Decker’s Introduction to Museums, a class with 36 students, is scheduled to be held in a Wallace classroom. She will teach many hours of the museum lab component of the class in the SHED complex, where students will use the maker space, visit the Wehrheim Gallery, and explore the RIT Archives and the Cary Graphic Arts Collection in Wallace Library.

“Students will be afforded the opportunity to see our course content prismatically,” Decker said. “They will be able to tap into the history, theories, and concepts from our reading and course discussion and then apply these ideas and their individual learnings as they navigate between the equipment and the materials in the maker space to the books and the special collections in the library to the meeting rooms and activity spaces in the SHED.”
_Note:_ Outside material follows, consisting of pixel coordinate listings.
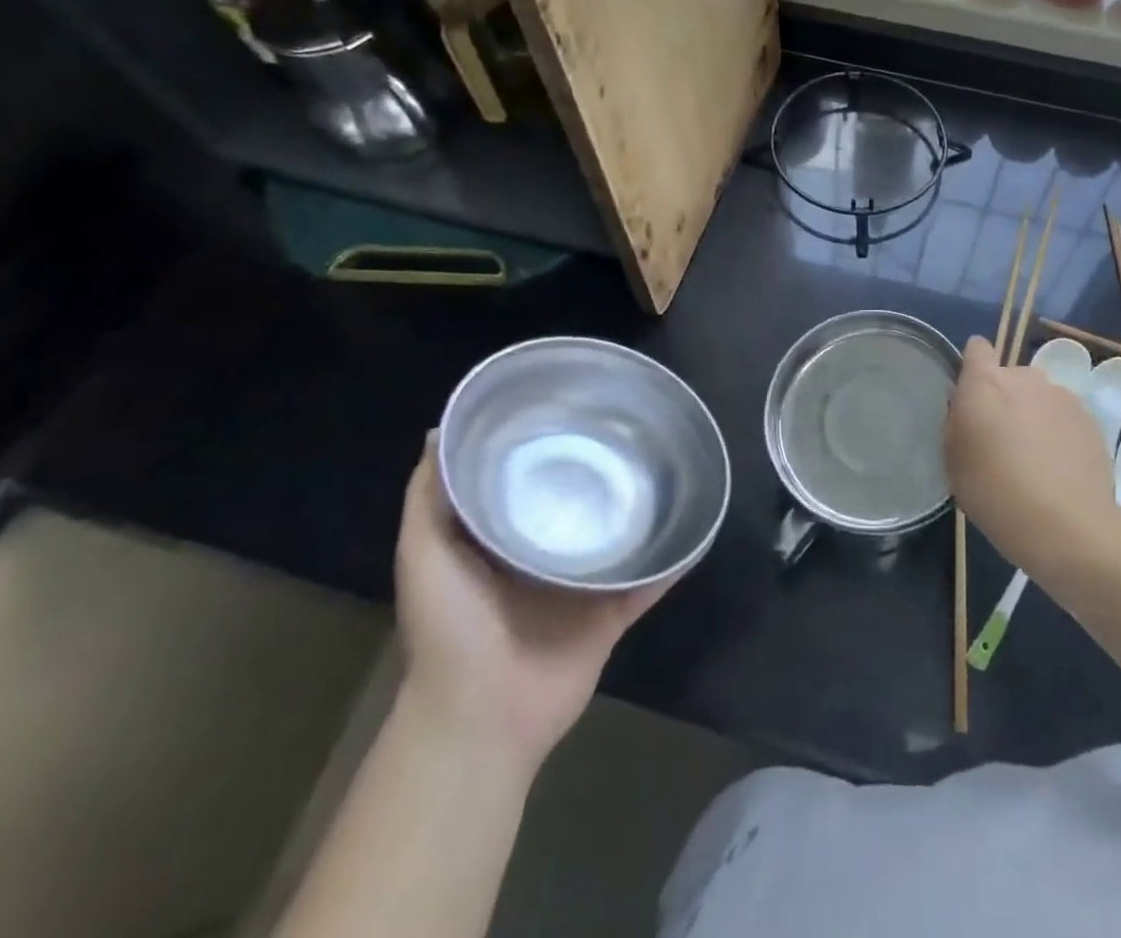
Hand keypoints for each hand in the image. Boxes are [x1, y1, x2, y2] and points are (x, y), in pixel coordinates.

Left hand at [395, 434, 674, 776]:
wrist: (480, 718)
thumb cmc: (449, 629)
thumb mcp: (424, 552)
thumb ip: (428, 497)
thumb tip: (440, 429)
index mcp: (501, 541)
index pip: (528, 481)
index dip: (544, 447)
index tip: (568, 403)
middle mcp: (544, 557)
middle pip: (579, 505)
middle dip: (599, 471)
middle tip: (630, 426)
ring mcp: (581, 588)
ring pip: (619, 538)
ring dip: (641, 510)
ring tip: (670, 463)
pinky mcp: (612, 615)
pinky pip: (649, 581)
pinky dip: (673, 560)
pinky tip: (697, 525)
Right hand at [944, 336, 1120, 573]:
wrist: (1066, 525)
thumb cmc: (994, 492)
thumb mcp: (953, 460)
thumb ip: (957, 423)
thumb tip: (966, 410)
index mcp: (985, 383)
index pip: (976, 348)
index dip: (972, 366)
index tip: (971, 396)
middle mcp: (1025, 378)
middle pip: (1010, 376)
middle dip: (1004, 399)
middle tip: (1001, 440)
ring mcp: (1062, 396)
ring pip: (1039, 397)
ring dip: (1033, 415)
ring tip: (1034, 459)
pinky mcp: (1090, 419)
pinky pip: (1065, 417)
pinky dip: (1060, 434)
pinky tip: (1059, 469)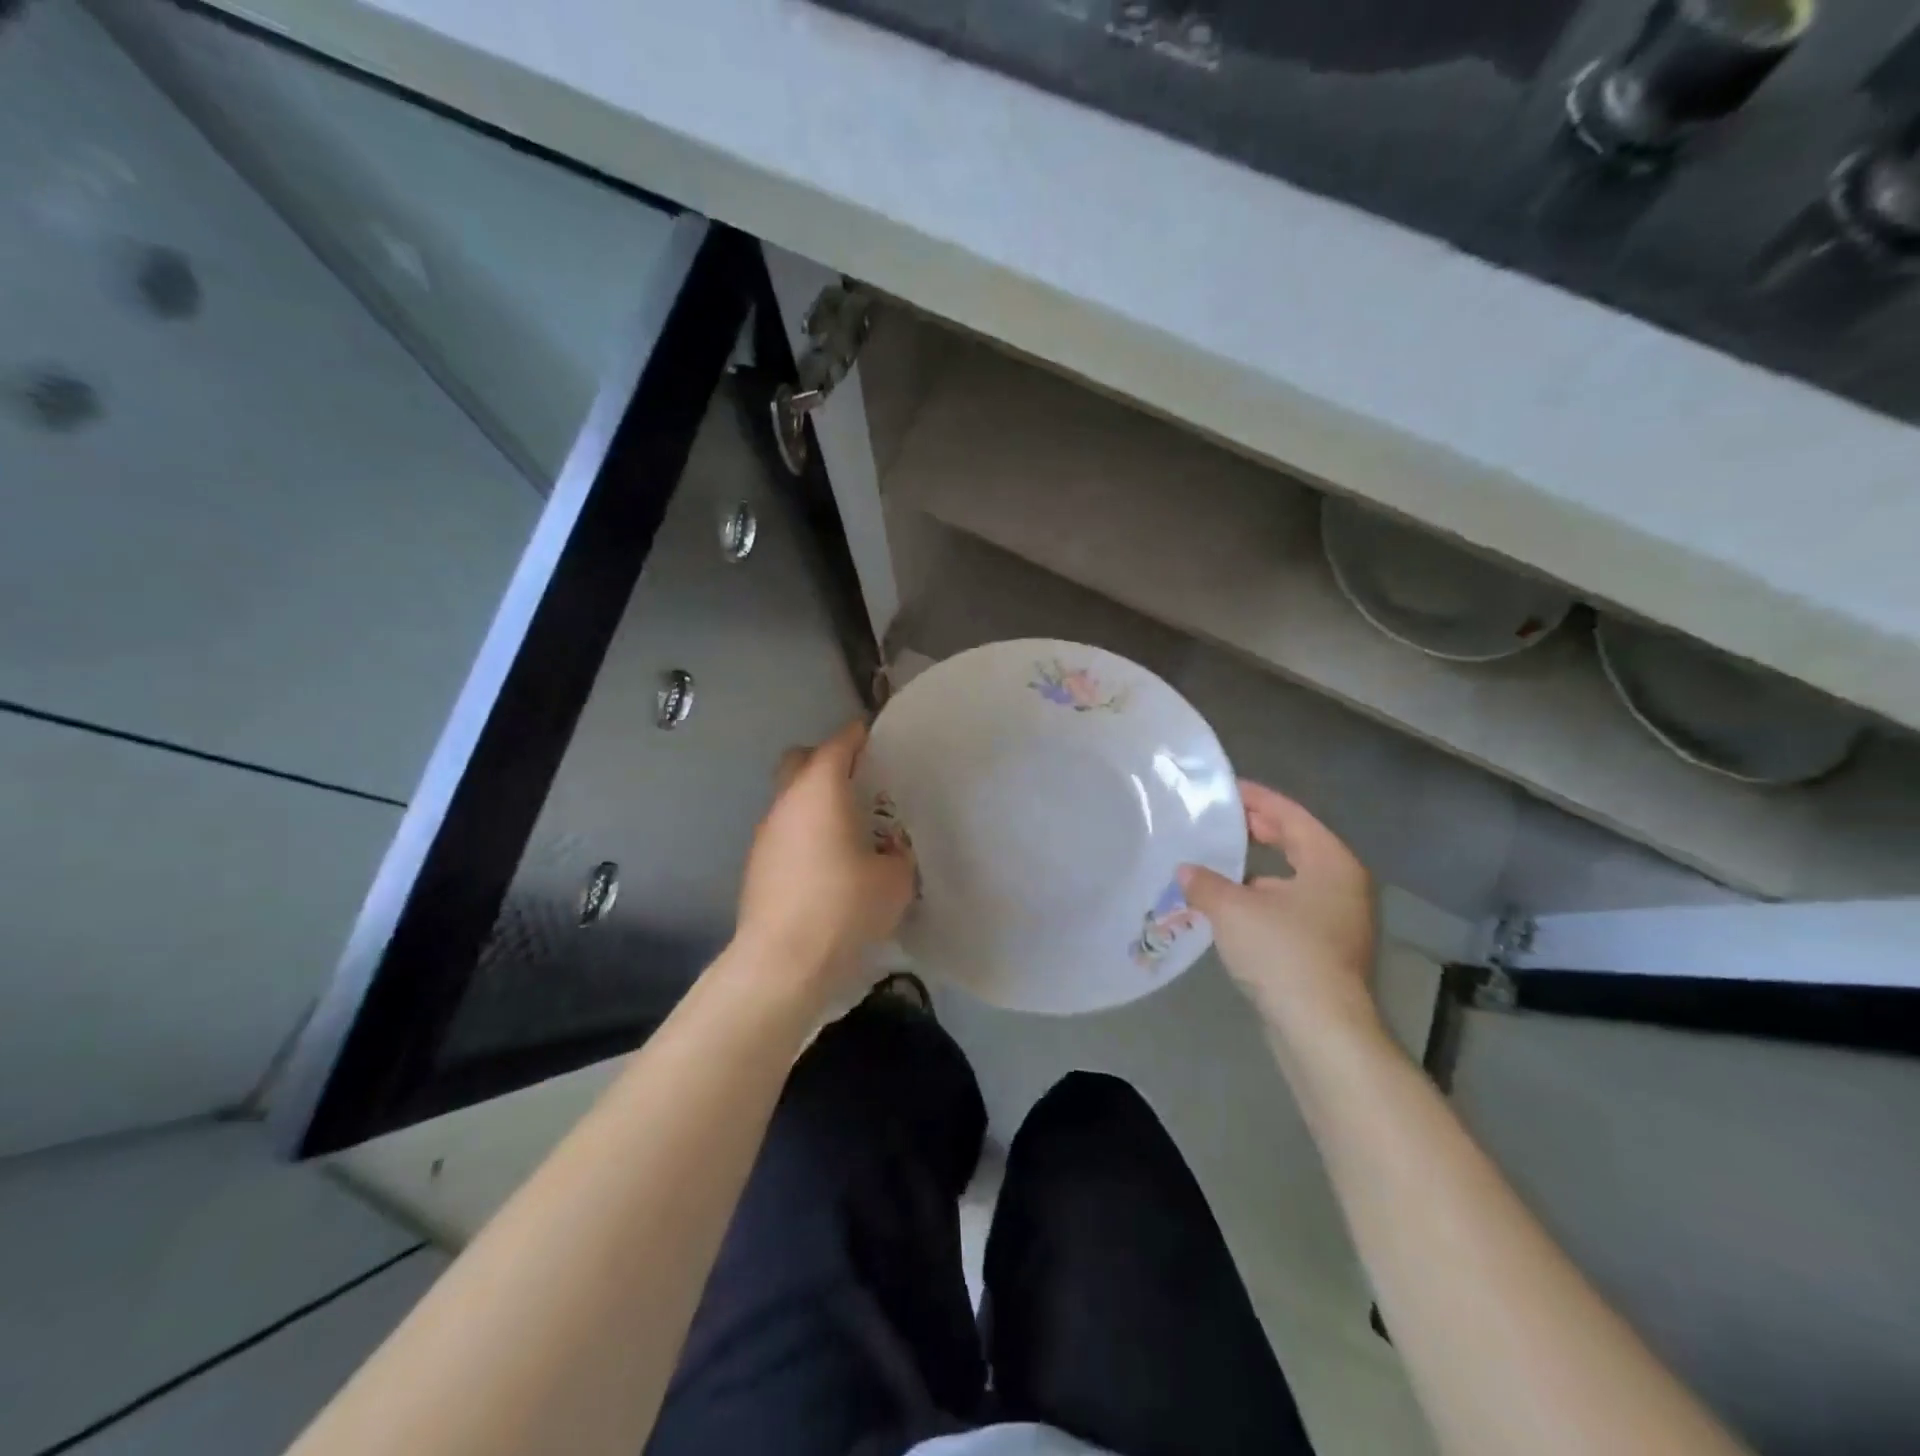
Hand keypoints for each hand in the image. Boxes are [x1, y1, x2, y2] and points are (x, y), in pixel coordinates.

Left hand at [734, 720, 915, 999]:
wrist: (782, 961)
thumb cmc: (844, 907)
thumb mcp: (895, 880)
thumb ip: (898, 855)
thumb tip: (889, 853)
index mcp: (821, 790)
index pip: (839, 743)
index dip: (859, 736)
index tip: (878, 740)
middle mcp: (787, 801)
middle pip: (800, 760)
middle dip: (827, 761)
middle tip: (858, 782)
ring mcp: (766, 833)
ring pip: (789, 798)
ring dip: (814, 802)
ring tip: (848, 829)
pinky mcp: (757, 864)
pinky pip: (784, 832)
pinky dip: (804, 834)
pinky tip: (826, 865)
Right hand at [1179, 781, 1380, 1053]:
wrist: (1321, 1030)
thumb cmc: (1283, 954)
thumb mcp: (1232, 909)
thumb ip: (1205, 882)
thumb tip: (1186, 871)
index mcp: (1330, 862)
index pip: (1290, 815)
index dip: (1256, 798)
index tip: (1224, 788)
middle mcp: (1342, 885)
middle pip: (1296, 843)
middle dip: (1257, 830)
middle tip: (1218, 819)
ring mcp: (1339, 919)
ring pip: (1292, 879)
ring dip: (1256, 869)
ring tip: (1216, 862)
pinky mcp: (1327, 949)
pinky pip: (1290, 907)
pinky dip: (1261, 898)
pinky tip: (1230, 906)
The creative hum in the maker space will spill over into other parts of the SHED, Marshall predicts. His first-year students walking to their Engineering Exploration seminar will pass the student performance teams and clubs working on projects in the maker space located beneath the classrooms. Marshall, who works closely with many of the student clubs, said the synergy will invite students to imagine what they can do at RIT.

“The vicinity offers value,” Marshall said. “Seeing student teams working on exciting projects will be an indirect benefit of having the class in the SHED.”

Teaching in the SHED

The Student Hall for Exploration and Development (SHED) represents a new type of teaching environment for RIT faculty. Resources are available to help faculty adapt their teaching style to the larger spaces or to take advantage of the new features in the many smaller classrooms in Wallace Library.

The Center for Teaching and Learning will offer a Summer Institute May 16-18 and standalone workshops and boot camps throughout the summer that demonstrate teaching methods for large scale-active learning spaces. More information is available at the TeachSHED website.